[Medan | 30 Juli 2025] Pemerintah telah memutuskan memperpanjang insentif Pajak Pertambahan Nilai Ditanggung Pemerintah (PPN DTP) 100% untuk pembelian rumah tapak maupun susun hingga harga jual maksimal Rp 5 miliar, khususnya hunian hingga Rp 2 miliar, berlaku penuh sepanjang 2025.
Keputusan ini membuat konsumen pembeli rumah senilai Rp 2–2,5 miliar hanya perlu membayar tambahan pajak sekitar Rp 55 juta saja. Awalnya kebijakan yang tercantum pada PMK-13/2025 hanya berlaku diskon penuh hingga Juni dan kemudian turun menjadi 50% di semester II, namun setelah keputusan rapat koordinasi akhir Juli, diskon tetap sebesar 100% hingga Desember 2025.
Keputusan ini disambut baik oleh berbagai pihak. Menteri Koordinator Bidang Perekonomian Airlangga Hartarto menyatakan bahwa insentif PPN DTP ditujukan untuk mendorong multiplier effect dan menciptakan lapangan kerja yang lebih besar. Ia menegaskan bahwa memperpanjang diskon ini merupakan bagian dari upaya memaksimalkan pertumbuhan ekonomi di paruh kedua 2025.

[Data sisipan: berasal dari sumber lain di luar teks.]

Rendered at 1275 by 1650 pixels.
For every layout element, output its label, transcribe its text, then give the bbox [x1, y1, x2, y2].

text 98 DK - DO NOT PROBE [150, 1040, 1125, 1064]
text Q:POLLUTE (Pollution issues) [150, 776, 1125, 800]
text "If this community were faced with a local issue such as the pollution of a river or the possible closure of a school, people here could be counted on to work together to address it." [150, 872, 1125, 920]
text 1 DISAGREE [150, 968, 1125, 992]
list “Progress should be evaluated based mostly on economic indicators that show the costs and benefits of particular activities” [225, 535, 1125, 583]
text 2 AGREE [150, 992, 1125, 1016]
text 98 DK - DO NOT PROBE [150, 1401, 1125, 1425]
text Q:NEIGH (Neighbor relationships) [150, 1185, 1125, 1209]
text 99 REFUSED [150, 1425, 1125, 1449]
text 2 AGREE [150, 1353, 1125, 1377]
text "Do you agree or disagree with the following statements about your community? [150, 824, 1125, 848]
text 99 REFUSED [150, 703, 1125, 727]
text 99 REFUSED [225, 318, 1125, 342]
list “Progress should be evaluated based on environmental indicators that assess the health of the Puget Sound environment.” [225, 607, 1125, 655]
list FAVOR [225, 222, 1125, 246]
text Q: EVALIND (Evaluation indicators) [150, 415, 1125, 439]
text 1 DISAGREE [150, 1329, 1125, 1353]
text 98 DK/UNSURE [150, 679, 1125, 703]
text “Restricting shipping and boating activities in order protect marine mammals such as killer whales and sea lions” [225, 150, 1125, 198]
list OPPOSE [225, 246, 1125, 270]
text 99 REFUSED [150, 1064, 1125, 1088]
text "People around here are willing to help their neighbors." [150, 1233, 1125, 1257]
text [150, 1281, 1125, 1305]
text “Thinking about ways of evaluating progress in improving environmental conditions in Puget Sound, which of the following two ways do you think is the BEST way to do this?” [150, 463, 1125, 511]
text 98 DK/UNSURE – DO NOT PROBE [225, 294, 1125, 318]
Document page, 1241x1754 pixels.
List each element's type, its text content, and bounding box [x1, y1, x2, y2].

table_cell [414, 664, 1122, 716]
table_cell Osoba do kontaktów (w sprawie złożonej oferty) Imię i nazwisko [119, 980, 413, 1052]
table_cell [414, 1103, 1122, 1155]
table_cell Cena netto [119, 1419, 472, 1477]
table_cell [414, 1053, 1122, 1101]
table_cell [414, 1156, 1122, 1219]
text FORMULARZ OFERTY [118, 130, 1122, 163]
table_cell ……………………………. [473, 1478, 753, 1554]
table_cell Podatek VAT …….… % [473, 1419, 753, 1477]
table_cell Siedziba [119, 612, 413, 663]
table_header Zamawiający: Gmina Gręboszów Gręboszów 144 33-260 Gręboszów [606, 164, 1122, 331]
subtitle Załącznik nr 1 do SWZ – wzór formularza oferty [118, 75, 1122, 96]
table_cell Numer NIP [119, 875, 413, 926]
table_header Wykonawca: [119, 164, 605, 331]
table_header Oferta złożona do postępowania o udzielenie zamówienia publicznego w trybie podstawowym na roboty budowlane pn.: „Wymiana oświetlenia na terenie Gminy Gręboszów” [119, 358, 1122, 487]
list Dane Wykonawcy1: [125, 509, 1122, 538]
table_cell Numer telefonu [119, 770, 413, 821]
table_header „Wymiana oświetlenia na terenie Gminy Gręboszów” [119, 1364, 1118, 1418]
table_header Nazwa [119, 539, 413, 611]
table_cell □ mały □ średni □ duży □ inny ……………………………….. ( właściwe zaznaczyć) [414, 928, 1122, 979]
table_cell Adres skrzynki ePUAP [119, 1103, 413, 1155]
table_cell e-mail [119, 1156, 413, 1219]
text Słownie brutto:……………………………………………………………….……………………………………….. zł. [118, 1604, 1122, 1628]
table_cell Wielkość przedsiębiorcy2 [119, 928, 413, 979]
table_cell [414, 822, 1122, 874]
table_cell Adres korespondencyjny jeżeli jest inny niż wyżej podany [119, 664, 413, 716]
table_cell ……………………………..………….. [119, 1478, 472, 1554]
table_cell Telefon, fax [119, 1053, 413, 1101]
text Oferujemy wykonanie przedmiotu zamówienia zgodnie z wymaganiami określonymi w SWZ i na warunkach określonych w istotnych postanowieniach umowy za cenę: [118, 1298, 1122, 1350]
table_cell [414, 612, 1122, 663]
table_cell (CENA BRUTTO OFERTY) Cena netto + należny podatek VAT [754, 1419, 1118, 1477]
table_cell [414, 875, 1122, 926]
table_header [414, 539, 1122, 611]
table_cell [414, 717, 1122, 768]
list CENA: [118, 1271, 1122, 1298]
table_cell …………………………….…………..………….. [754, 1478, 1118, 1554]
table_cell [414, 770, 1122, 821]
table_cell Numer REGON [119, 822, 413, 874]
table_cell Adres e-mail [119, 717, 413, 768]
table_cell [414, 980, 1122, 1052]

Pengembang properti melalui Himpera juga memberikan respons positif, yang menilai perpanjangan diskon serta tambahan kuota 350.000 unit FLPP adalah langkah strategis untuk membangkitkan kembali sektor properti yang sempat lesu.
Menurut ekonom dari Core Indonesia, Mohammad Faisal, insentif ini sangat relevan bagi segmen rumah kecil hingga menengah yang kini menjadi pilihan utama masyarakat dengan daya beli terbatas. Penjualan rumah tipe kecil menunjukkan pertumbuhan, sementara segmen menengah atas cenderung menurun, mencerminkan pergeseran preferensi konsumen akibat tekanan ekonomi.
Faisal juga menegaskan bahwa meski insentif ini tidak bisa disetarakan dengan diskon listrik atau subsidi upah yang lebih luas penerimanya, PPN DTP tetap berdampak positif bagi calon pembeli rumah pertama yang belum memiliki hunian.
Sementara itu, analis dari BRI Danareksa melihat sektor properti tetap prospektif meski sempat mengalami pembatalan pembelian di awal Juli saat diskon turun sementara menjadi sebesar 50%. Mereka menilai dampaknya kecil dan prospek jangka menengah tetap positif.
Emiten seperti CTRA, PWON, SMRA, dan BSDE mendapatkan sorotan khusus karena inventori properti bebas PPN yang besar dan diversifikasi lokasi yang strategis. Realisasi pra-penjualan selama semester I-2025 telah mencapai 49% dari target tahunan, didukung potensi penurunan suku bunga acuan BI pada kuartal III–IV tahun 2025.
Sebelumnya, outlook riset dari CGS CIMB dan NH Korindo memproyeksikan pertumbuhan marketing sales tahun 2025 tetap positif, meski lebih moderat dibanding tahun sebelumnya. CGS CIMB misalnya memperkirakan pertumbuhan pre-sales sebesar 3–4% yoy, mempertimbangkan bahwa banyak pembeli mungkin telah melakukan transaksi pada akhir 2024 saat insentif diberlakukan penuh. Namun dukungan kebijakan dan potensi suku bunga rendah tetap menjadi katalis utama bagi saham properti seperti CTRA, SMRA, PWON, sampai BSDE.
Perpanjangan PPN DTP sejatinya bukanlah kebijakan baru karena insentif ini telah diberlakukan sejak 2021. Namun pemerintah memperlihatkan fleksibilitas dan daya adaptasi dengan menambah durasi serta menyesuaikan kuota subsidi lewat FLPP. Dengan kuota yang dinaikkan dari 220.000 menjadi 350.000 unit dan didukung dana sekitar Rp 35,2 triliun, stimulus ini diharapkan meningkatkan realisasi penjualan dan mendorong tumbuhnya sektor padat karya perumahan rakyat.
Secara keseluruhan, kebijakan ini dipandang sebagai angkasa segar bagi sektor properti dengan prospek yang tetap cerah. Perlu dicatat bahwa segmen rumah tapak dan rumah susun di bawah Rp 2 miliar menjadi fokus utama. Meskipun tantangan seperti penurunan daya beli dan pendanaan konsumen masih ada, insentif fiskal ini diharapkan mampu menjembatani gap antara permintaan dan penjualan, sekaligus memperkuat kontribusi sektor properti terhadap pertumbuhan ekonomi nasional di semester kedua dan akhir 2025.